The following is part of a colleague spotlight series. A new colleague spotlight will be published each Monday. To read all colleague spotlights that have been published thus far, simply visit the colleague spotlight category.
1. What led you to writing resumes? Do you have a background that made you an ideal fit for the industry?
I had been a High School Guidance Counselor for several years when I realized I was not the best fit for that vocation. I decided to pursue an MBA and found a position that could use both my Guidance Counseling and business background in the Human Resources Division of Kansas City Power and Light.
My Manager asked me to help prepare a resume for a friend of his as an entrée to our Career Planning department. He didn’t get the job, but I found out I had a talent for translating what people had done into language someone in HR or a Hiring Manager could appreciate.

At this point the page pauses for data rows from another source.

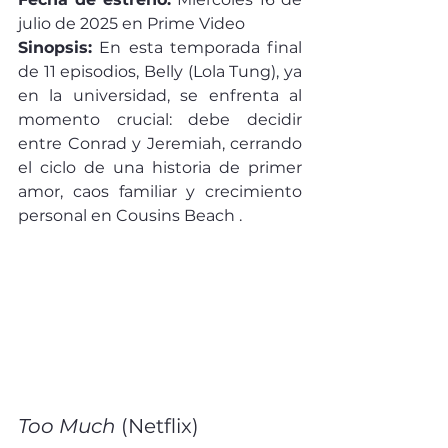
julio de 2025 en Prime Video 
Sinopsis:
 En esta temporada final 
de 11 episodios, Belly (Lola Tung), ya 
en la universidad, se enfrenta al 
momento crucial: debe decidir 
entre Conrad y Jeremiah, cerrando 
el ciclo de una historia de primer 
amor, caos familiar y crecimiento 
personal en Cousins Beach .
Too Much
 (Netflix)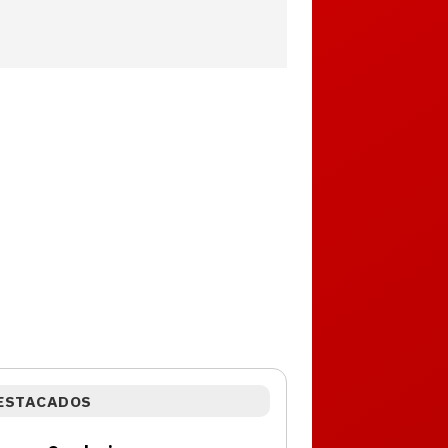
ESTACADOS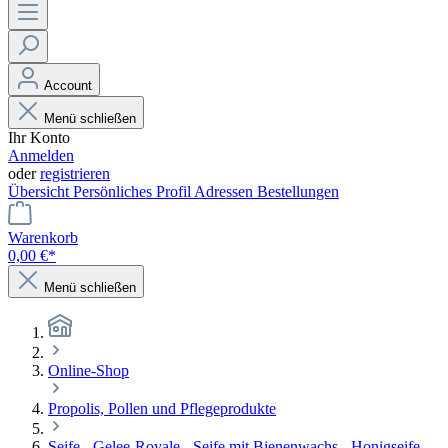
Account
Menü schließen
Ihr Konto
Anmelden
oder
registrieren
Übersicht
Persönliches Profil
Adressen
Bestellungen
Warenkorb
0,00 €*
Menü schließen
Online-Shop
Propolis, Pollen und Pflegeprodukte
Seife - Gelee-Royale - Seife mit Bienenwachs - Honigseife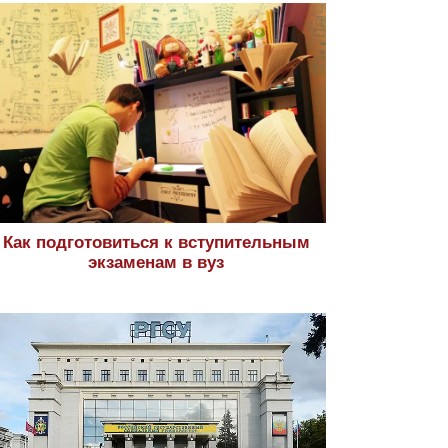
Как подготовиться к вступительным
экзаменам в вуз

Once people knew I could help them, I was writing resumes both internally and soon externally. I even taught resume writing as a class over a 3-4 year period to tens of bargaining unit employees who wanted the opportunity to advance into management positions.
2. Now that you’ve been in the industry for a while, would you recommend it to others? Why?
It is certainly not for everyone. The key is being able to listen to what people have done, probing for the right information, separate out the wheat from the chaff, decide how to handle difficult backgrounds, listen to people’s problems and sometimes serve as a counselor in boosting their egos after they have been fired or out of work for some time.
There is also the need for an expansive vocabulary to describe the skills and competencies of clients in concise and precise terms that anyone can understand in appreciating what your clients bring to the table.
Finally, you have to write correctly, using impeccable English and grammar to make your points.
3. What is the single best tool you recommend for building client relations? Building your business? Improve efficiency?
Creating a resume that amazes clients with your clairvoyance, earns their kudos and almost empties your business card holder.
At least 25% of my business comes from referrals.
4. If you could share one learning experience/great lesson, what would it be?
Be honest and sincere in your desire to help people. Don’t appear mercenary. Go the extra mile to ensure their satisfaction with your work. Then do something little to let them know you really care about their success, like changing the objective or wording to give them another version of their resume or cover letter.
5. Looking back, what would you have done differently? Done the same?
I might have tried to market my services to more business facing downturns that could have used my program. Other than that, I have expanded my advertising and promotional efforts to continue attracting potential clients in this increasingly more challenging economic environment.
6. What advice would you give someone just entering the resume-writing industry?
Join the right professional associations, become Certified, establish an attractive Web site and link up with the major search engines, join a network of career-counseling professionals, volunteer to offer resume writing classes locally, link with professional business groups etc.
7. How do you see our industry transforming over the next 12 months? 5 years? What do think resume writers need to know in order to survive?
Market, market market your services to anyone who could use them. Successful resume writers are going to have to be much more proactive in promoting their services. There are so many ways in which a job-hunter can receive help in writing resumes, that it has diluted the old marketplace into an ocean of Sharks, ready to take people’s money with typically inferior results.